Fuelled by strong winds and hundreds of cooking gas cylinders that exploded, the massive blaze spread rapidly across the densely populated camp.

It was the latest tragedy for its Rohingya residents, who have been residing in squalid shanties abutting streams of sewage-infested runoff water.

Abdul Jabbar was having a cup of tea at a stall when he suddenly saw thick columns of smoke billowing from the part of the camp housing his shelter. Inside were his wife and two children.

Jabbar and his family are now in a temporary shelter [Faisal Mahmud/Al Jazeera]

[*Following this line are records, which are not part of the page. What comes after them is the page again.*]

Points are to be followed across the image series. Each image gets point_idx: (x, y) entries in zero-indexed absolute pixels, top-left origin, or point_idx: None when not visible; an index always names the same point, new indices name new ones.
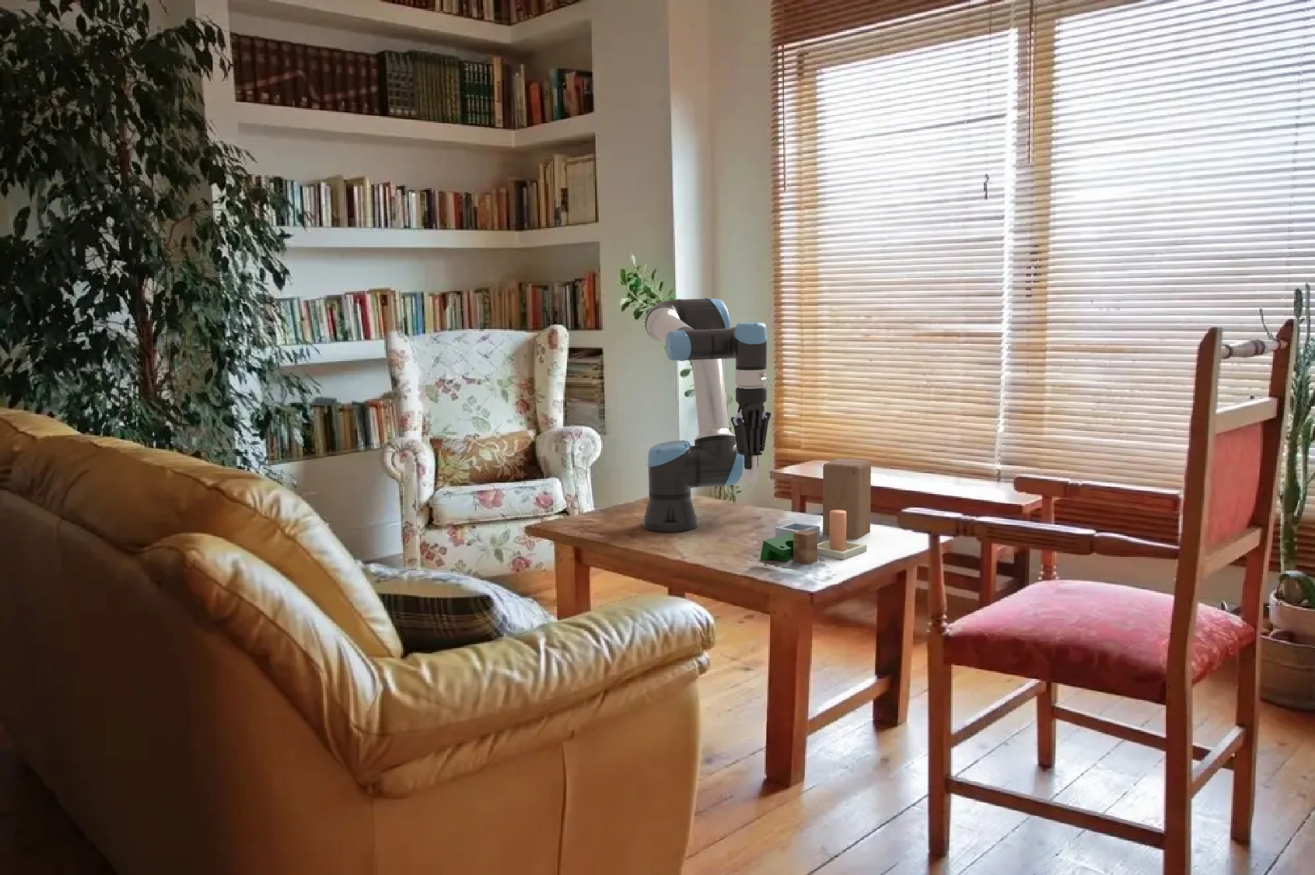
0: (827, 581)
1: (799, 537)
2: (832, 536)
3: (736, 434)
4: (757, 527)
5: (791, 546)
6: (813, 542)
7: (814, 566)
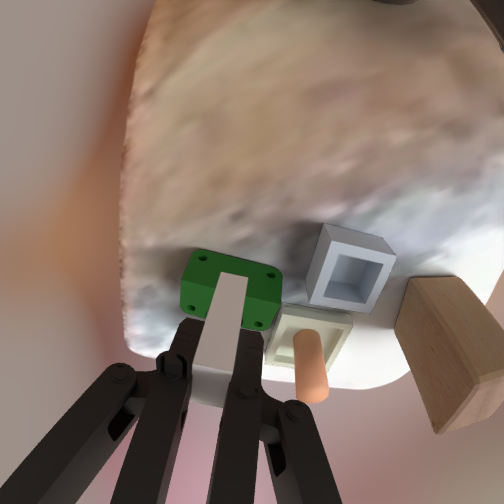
0: None
1: None
2: (295, 357)
3: (33, 462)
4: (452, 128)
5: None
6: None
7: None
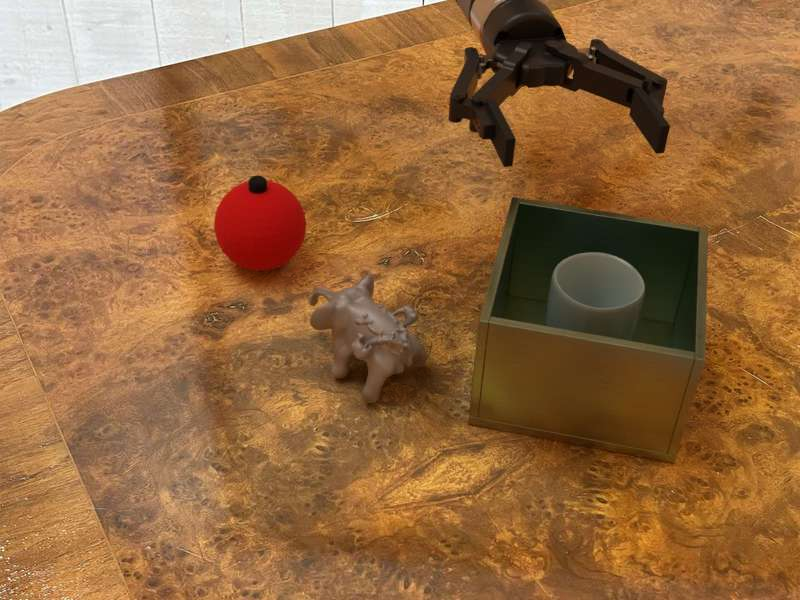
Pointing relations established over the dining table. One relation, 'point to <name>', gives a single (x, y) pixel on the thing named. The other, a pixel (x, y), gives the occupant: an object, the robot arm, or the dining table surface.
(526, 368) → the bin
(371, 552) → the dining table surface
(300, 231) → the ornament
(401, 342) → the clay animal figurine
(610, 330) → the cup
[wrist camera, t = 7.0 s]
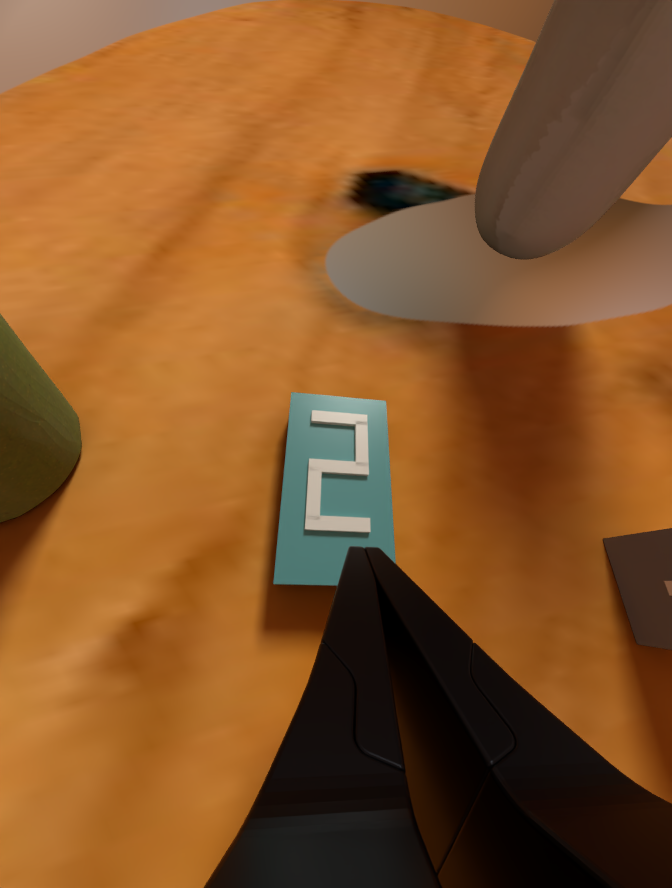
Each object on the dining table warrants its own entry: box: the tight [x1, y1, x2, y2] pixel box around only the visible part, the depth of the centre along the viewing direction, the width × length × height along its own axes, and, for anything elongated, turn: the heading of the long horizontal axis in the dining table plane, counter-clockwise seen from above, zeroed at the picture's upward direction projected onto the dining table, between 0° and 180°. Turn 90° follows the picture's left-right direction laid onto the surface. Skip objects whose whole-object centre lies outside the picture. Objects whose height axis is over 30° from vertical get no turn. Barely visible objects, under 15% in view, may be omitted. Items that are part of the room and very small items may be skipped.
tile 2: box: [273, 392, 396, 586], centre depth 15 cm, size 2×5×9 cm
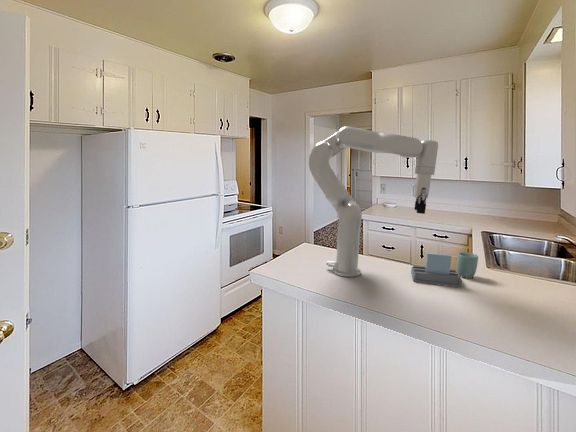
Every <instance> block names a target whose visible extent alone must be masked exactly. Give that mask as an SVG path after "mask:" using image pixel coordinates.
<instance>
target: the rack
mask: <svg viewBox="0 0 576 432" xmlns="http://www.w3.org/2000/svg"><path fill="white" fill-rule="evenodd" d="M425 267H426V265H425V266H423V265H414V264H413V265H412V266H411V267H410V269H411V270H410V271H411V272H410V275H411V274H412V275H411V277H412V282H413V283H419V282H422V283H421V284H427V283H431V284H430V285H435V284H440V285H439V286H444V285H448V286H447V287H452V286H455V287H454V288H460V287H461V288H462V285H463V280H462V278H461V276H460V275H459V274H458V273H457V269H451V268H450V273H449V275H443V274H434V273H425Z"/></svg>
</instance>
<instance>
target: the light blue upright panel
mask: <svg viewBox="0 0 576 432" xmlns="http://www.w3.org/2000/svg"><path fill="white" fill-rule="evenodd" d="M451 263H452V255H451V254H445V253H434V252H426V261H425V273H434V274H443V275H449V273H450V269H451Z"/></svg>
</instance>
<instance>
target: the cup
mask: <svg viewBox="0 0 576 432" xmlns="http://www.w3.org/2000/svg"><path fill="white" fill-rule="evenodd" d="M478 264H479V255H478V254H475V253H471V252H464V251H462V252H461V251H460V252H458V253H457V258H456V273H458V275H459V276H460V277H462V278H465V279H471V278H474V276H475V275H476V272H477V269H478Z"/></svg>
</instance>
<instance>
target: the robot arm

“It was one of the worst moments of my life,” the 51-year-old told Al Jazeera. “I fled along with others from the tea shop and tried to reach a safe place.” Thankfully, Jabbar said, his family escaped unscathed – but the devastation brought back the trauma of 2017 when the Myanmar army set his house on fire and killed his elder son.

“We have lost everything,” he said. “We don’t even have a glass or plate to have water or food. We have to start all over again.”

Jabbar and his family have temporarily taken refuge in one of the 800 tents erected so far by the Bangladesh Red Crescent Society (BDRCS) with the help of the office of the Refugee, Relief and Repatriation Commissioner of the Bangladesh government.

BDRCS told Al Jazeera it has also been providing dry food to a total of 1,500 families, while the World Food Programme said it has been delivering cooked meals to nearly 60,000 families directly and indirectly affected by the fire.

Sheila Grudem, WFP’s senior emergency coordinator, said the agency’s engineering teams have helped with “cleaning up debris, building temporary structures for aid distribution, and mobilising thousands of volunteers to support the efforts”.

On Friday, in part of camp-9 in Balukhali, some Rohingya men were trying to rebuild their ruined houses using tarpaulins and bamboo provided by BDRCS and the International Organization for Migration. The two agencies say they have so far distributed a total of 22,000 of these materials.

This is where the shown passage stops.